Concrete maturity testing was also completed by Dufferin to cover all the bases for the pilot project. This involved monitoring the internal temperature of the concrete slabs, correlating this temperature to calibration curves and determining when the in-place concrete has reached a minimum of 20MPa to be suitable for traffic loading. Maturity testing can significantly reduce the delay in opening the roadway to traffic.

Learning curve
Since it was his first time designing with concrete paving, McWade says there was a bit of a learning curve.

“The design was put together in-house and then we hired Golder to do the geotech and the make-up,” he says. “As far as the challenges go, just learning the ins and outs of concrete design versus asphalt, the biggest difference is the joint layout design – where all the saw cuts are going to go – and then designing all the dowels, the tie bars and the spacing and deciding where to put them and where not to put them.”

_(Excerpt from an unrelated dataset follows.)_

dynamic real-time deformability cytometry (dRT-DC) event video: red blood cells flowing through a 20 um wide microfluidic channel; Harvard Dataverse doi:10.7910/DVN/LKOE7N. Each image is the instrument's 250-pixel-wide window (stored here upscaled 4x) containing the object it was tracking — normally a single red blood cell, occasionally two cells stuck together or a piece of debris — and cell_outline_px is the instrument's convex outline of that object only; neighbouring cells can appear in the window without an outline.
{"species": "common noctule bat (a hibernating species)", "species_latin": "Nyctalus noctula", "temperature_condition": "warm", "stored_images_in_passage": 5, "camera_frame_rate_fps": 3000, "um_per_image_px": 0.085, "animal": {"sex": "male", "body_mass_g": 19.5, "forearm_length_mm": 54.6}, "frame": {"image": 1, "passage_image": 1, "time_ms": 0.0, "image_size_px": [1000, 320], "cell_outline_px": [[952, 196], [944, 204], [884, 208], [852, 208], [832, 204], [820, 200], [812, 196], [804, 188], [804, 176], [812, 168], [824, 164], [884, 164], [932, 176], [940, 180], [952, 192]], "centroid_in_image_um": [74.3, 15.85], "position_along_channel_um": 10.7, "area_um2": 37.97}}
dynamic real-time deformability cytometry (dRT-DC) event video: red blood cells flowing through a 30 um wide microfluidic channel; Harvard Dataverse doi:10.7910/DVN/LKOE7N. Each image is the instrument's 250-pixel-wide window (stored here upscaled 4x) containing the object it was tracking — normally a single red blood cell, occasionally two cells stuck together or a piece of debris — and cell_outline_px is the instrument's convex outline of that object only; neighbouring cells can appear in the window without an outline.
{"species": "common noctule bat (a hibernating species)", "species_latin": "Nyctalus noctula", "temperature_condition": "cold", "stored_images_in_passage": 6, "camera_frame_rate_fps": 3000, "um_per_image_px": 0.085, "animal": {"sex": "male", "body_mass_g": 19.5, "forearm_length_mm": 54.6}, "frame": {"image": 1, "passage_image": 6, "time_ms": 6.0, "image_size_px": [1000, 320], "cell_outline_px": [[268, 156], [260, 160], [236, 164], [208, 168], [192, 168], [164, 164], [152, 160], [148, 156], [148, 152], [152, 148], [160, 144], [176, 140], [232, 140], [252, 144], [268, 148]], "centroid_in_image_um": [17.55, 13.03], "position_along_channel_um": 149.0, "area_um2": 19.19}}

The team at the Region of Durham spent a significant amount of time focusing on the construction staging aspect of the project.

“Right off the bat we thought the biggest holdup would be the staging and curing times for the concrete, but we found that the curing of the concrete wasn’t that critical,” McWade says. “It cured up pretty quickly. We just used normal 32Mpa C2 concrete, and it was cured in 16 to 20 hours to get to 20Mpa.”

The region closed off the intersection one half at a time. McWade says it wasn’t all that different from paving with asphalt.

“We still would have needed that room to reconstruct the watermain and pave the asphalt,” he says. “It might have been closed a little bit longer for the concrete paving but it was pretty similar.”

McWade believes there will be more pilot projects popping up in the future.

 “It’s not something we would do everywhere, but it’s definitely something we will be considering moving forward,” he says.